Pointe-aux-Trembles à cette époque
Le recensement de 1825 fut le dernier réalisé à la Pointe-aux-Trembles avant les soulèvements de 1837 et 1838. Il permet de dresser un portrait assez juste de la réalité socio-économique et démographique de la Pointe-aux-Trembles d’alors.
La paroisse comptait ainsi 1 004 résidents répartis entre la côte Saint-Léonard (186), la côte de la Pointe-aux-Trembles (633) et le village (185). On comptait 146 chefs de famille dont 4 anglophones, pour une moyenne de 7 personnes par maison. Des 137 maisons habitées, 36 étaient de pierre et 101 de bois. Les hommes de 18 à 60 ans incorporés aux milices ou sujets à marcher lors d’une invasion étaient au nombre de 268.
Le village de la Pointe-aux-Trembles comprenait une trentaine de maisons habitées par près de 200 personnes.
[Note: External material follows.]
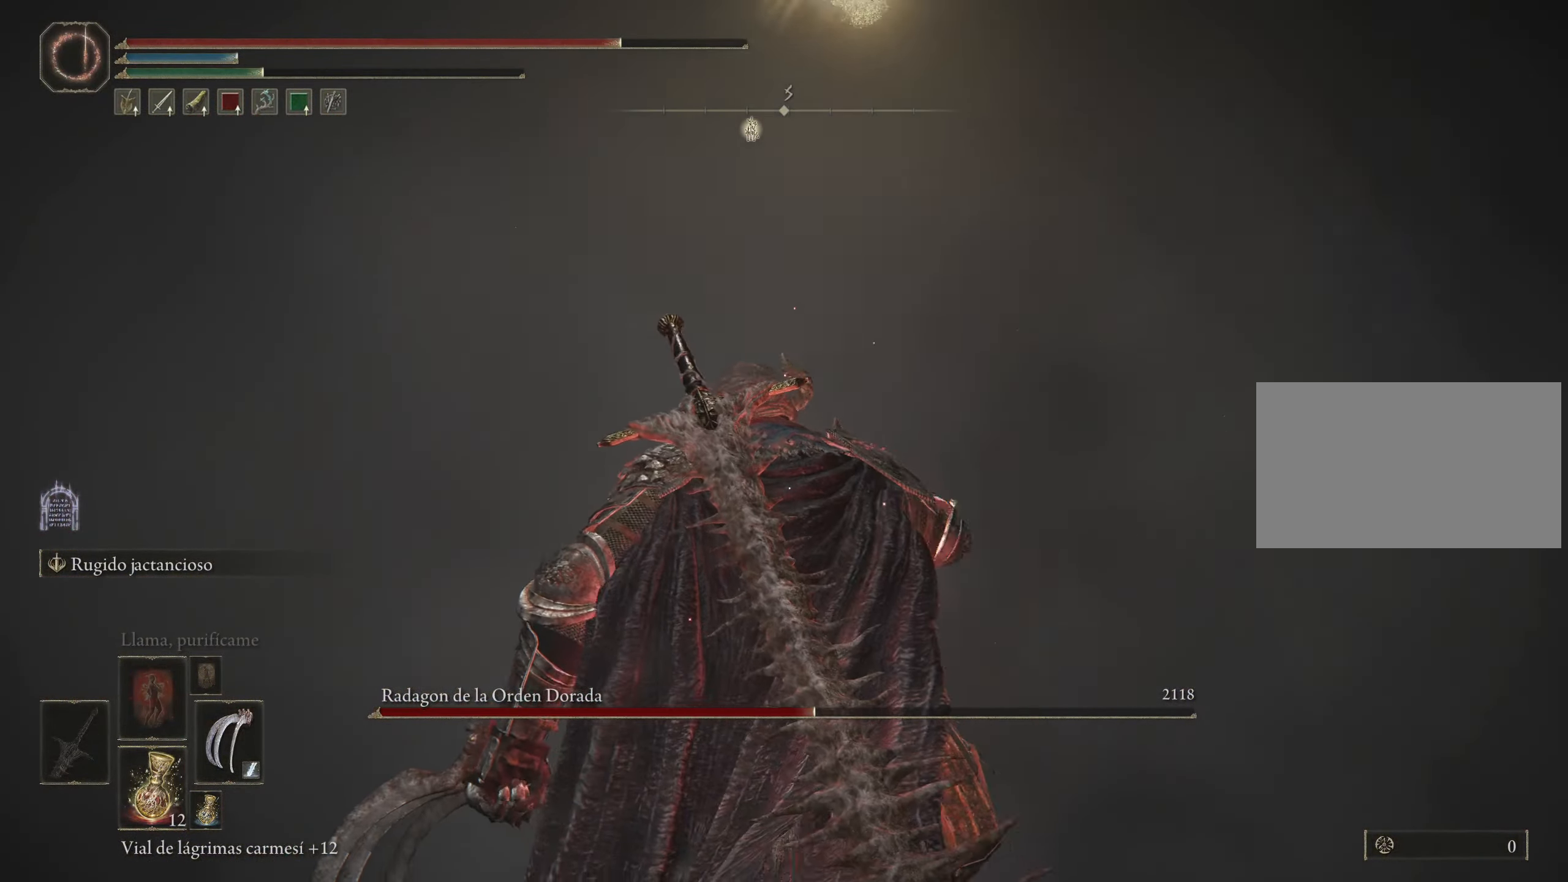
{"keys": [], "mouse": [], "events": [[167, "mouse_wheel", "down"], [267, "mouse_wheel", "up"]]}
C’était un authentique village, construit sur l’emplacement de l’ancien fort, avec des rues, des commerces, des artisans, des auberges, l’église et le presbytère, le couvent des Dames de la Congrégation, l’école des garçons et un embarcadère où les navires à vapeur faisaient escale. La paroisse de la Pointe-aux-Trembles faisait partie du comté de Montréal (l’île sans la ville!) qui élisait deux députés à la Chambre d’assemblée.
Principaux événements et acteurs liés à la Pointe-aux-Trembles*
- Dans le cas du comté de l’île de Montréal auquel appartenait la Pointe-aux-Trembles, la première assemblée de comté des Patriotes se tiendra le 2 avril 1834 sur la rue Principale, à Saint-Laurent, chef-lieu du comté. C’est un Pointelier, Jean-Baptiste Cadieux, cultivateur, aubergiste et capitaine de milice, qui appuiera la résolution recommandant la création de comités. Il proposa une liste de noms dont 7 membres formeront le Comité central, les autres siégeant à divers comités. Les Pointeliers suivants figuraient sur cette liste : le Dr Deschambault; Jean-Baptiste Cadieux; Urbain Brien dit Desrochers père, sculpteur; François Malo, aubergiste; Urbain Brien dit Desrochers 2 fils, sculpteur; Magloire Dubreuil; Charles Laporte; et Charles Brunet.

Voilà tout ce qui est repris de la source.